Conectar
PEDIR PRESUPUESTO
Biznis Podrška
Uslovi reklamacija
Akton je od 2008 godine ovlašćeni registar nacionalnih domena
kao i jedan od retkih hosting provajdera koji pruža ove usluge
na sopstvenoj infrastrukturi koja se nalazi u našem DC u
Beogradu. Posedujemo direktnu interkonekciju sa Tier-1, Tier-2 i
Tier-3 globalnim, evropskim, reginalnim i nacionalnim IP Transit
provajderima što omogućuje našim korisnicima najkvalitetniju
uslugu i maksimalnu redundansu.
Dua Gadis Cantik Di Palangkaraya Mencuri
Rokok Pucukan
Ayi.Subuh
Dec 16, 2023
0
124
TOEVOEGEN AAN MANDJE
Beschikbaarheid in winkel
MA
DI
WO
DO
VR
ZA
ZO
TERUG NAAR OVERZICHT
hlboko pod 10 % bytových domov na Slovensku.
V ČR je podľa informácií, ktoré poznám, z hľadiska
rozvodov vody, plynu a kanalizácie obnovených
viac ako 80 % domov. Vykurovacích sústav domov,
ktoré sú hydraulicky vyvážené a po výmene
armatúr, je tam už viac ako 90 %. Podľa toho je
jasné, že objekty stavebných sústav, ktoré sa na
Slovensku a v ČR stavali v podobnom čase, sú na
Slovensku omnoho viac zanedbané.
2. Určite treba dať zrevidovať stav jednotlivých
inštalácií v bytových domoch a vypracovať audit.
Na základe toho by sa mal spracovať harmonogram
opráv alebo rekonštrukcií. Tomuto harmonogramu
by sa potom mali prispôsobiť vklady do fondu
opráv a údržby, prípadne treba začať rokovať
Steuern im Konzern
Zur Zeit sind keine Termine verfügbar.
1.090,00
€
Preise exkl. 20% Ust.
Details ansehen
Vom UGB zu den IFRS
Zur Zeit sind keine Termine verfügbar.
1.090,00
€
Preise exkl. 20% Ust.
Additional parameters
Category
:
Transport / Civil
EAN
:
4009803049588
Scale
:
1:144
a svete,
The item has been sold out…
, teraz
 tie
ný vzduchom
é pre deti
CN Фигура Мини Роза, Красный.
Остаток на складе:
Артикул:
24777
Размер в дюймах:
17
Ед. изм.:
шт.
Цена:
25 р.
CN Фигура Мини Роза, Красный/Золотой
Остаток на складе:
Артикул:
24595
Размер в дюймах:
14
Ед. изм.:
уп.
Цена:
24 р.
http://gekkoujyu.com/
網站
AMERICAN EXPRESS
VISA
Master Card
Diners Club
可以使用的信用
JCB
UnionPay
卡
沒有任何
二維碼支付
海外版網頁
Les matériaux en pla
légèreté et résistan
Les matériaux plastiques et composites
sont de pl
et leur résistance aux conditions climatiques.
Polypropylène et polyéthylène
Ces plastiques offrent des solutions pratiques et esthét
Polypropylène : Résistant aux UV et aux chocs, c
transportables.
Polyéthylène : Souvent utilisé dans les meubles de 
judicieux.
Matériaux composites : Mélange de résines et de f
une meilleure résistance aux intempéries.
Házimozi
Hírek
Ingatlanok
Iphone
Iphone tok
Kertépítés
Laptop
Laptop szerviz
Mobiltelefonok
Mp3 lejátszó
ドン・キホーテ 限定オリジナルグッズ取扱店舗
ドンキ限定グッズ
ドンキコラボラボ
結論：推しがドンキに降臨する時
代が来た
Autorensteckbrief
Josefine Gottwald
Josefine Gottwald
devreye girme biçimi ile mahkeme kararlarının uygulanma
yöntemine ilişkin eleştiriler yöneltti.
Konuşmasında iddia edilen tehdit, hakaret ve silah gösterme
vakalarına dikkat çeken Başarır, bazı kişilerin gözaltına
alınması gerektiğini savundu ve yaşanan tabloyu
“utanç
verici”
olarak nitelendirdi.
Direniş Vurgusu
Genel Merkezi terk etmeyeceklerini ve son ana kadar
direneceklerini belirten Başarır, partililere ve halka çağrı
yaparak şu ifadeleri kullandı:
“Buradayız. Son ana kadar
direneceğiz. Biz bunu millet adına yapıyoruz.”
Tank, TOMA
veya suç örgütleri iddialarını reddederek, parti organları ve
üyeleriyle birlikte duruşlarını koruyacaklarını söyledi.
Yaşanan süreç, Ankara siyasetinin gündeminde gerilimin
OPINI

+++++

Problem details >>
Transcribe all of the data so that each line matches the source exactly.

Task solution >>
Conectar
PEDIR PRESUPUESTO
Biznis Podrška
Uslovi reklamacija
Akton je od 2008 godine ovlašćeni registar nacionalnih domena
kao i jedan od retkih hosting provajdera koji pruža ove usluge
na sopstvenoj infrastrukturi koja se nalazi u našem DC u
Beogradu. Posedujemo direktnu interkonekciju sa Tier-1, Tier-2 i
Tier-3 globalnim, evropskim, reginalnim i nacionalnim IP Transit
provajderima što omogućuje našim korisnicima najkvalitetniju
uslugu i maksimalnu redundansu.
Dua Gadis Cantik Di Palangkaraya Mencuri
Rokok Pucukan
Ayi.Subuh
Dec 16, 2023
0
124
TOEVOEGEN AAN MANDJE
Beschikbaarheid in winkel
MA
DI
WO
DO
VR
ZA
ZO
TERUG NAAR OVERZICHT
hlboko pod 10 % bytových domov na Slovensku.
V ČR je podľa informácií, ktoré poznám, z hľadiska
rozvodov vody, plynu a kanalizácie obnovených
viac ako 80 % domov. Vykurovacích sústav domov,
ktoré sú hydraulicky vyvážené a po výmene
armatúr, je tam už viac ako 90 %. Podľa toho je
jasné, že objekty stavebných sústav, ktoré sa na
Slovensku a v ČR stavali v podobnom čase, sú na
Slovensku omnoho viac zanedbané.
2. Určite treba dať zrevidovať stav jednotlivých
inštalácií v bytových domoch a vypracovať audit.
Na základe toho by sa mal spracovať harmonogram
opráv alebo rekonštrukcií. Tomuto harmonogramu
by sa potom mali prispôsobiť vklady do fondu
opráv a údržby, prípadne treba začať rokovať
Steuern im Konzern
Zur Zeit sind keine Termine verfügbar.
1.090,00
€
Preise exkl. 20% Ust.
Details ansehen
Vom UGB zu den IFRS
Zur Zeit sind keine Termine verfügbar.
1.090,00
€
Preise exkl. 20% Ust.
Additional parameters
Category
:
Transport / Civil
EAN
:
4009803049588
Scale
:
1:144
a svete,
The item has been sold out…
, teraz
 tie
ný vzduchom
é pre deti
CN Фигура Мини Роза, Красный.
Остаток на складе:
Артикул:
24777
Размер в дюймах:
17
Ед. изм.:
шт.
Цена:
25 р.
CN Фигура Мини Роза, Красный/Золотой
Остаток на складе:
Артикул:
24595
Размер в дюймах:
14
Ед. изм.:
уп.
Цена:
24 р.
http://gekkoujyu.com/
網站
AMERICAN EXPRESS
VISA
Master Card
Diners Club
可以使用的信用
JCB
UnionPay
卡
沒有任何
二維碼支付
海外版網頁
Les matériaux en pla
légèreté et résistan
Les matériaux plastiques et composites
sont de pl
et leur résistance aux conditions climatiques.
Polypropylène et polyéthylène
Ces plastiques offrent des solutions pratiques et esthét
Polypropylène : Résistant aux UV et aux chocs, c
transportables.
Polyéthylène : Souvent utilisé dans les meubles de 
judicieux.
Matériaux composites : Mélange de résines et de f
une meilleure résistance aux intempéries.
Házimozi
Hírek
Ingatlanok
Iphone
Iphone tok
Kertépítés
Laptop
Laptop szerviz
Mobiltelefonok
Mp3 lejátszó
ドン・キホーテ 限定オリジナルグッズ取扱店舗
ドンキ限定グッズ
ドンキコラボラボ
結論：推しがドンキに降臨する時
代が来た
Autorensteckbrief
Josefine Gottwald
Josefine Gottwald
devreye girme biçimi ile mahkeme kararlarının uygulanma
yöntemine ilişkin eleştiriler yöneltti.
Konuşmasında iddia edilen tehdit, hakaret ve silah gösterme
vakalarına dikkat çeken Başarır, bazı kişilerin gözaltına
alınması gerektiğini savundu ve yaşanan tabloyu
“utanç
verici”
olarak nitelendirdi.
Direniş Vurgusu
Genel Merkezi terk etmeyeceklerini ve son ana kadar
direneceklerini belirten Başarır, partililere ve halka çağrı
yaparak şu ifadeleri kullandı:
“Buradayız. Son ana kadar
direneceğiz. Biz bunu millet adına yapıyoruz.”
Tank, TOMA
veya suç örgütleri iddialarını reddederek, parti organları ve
üyeleriyle birlikte duruşlarını koruyacaklarını söyledi.
Yaşanan süreç, Ankara siyasetinin gündeminde gerilimin
OPINI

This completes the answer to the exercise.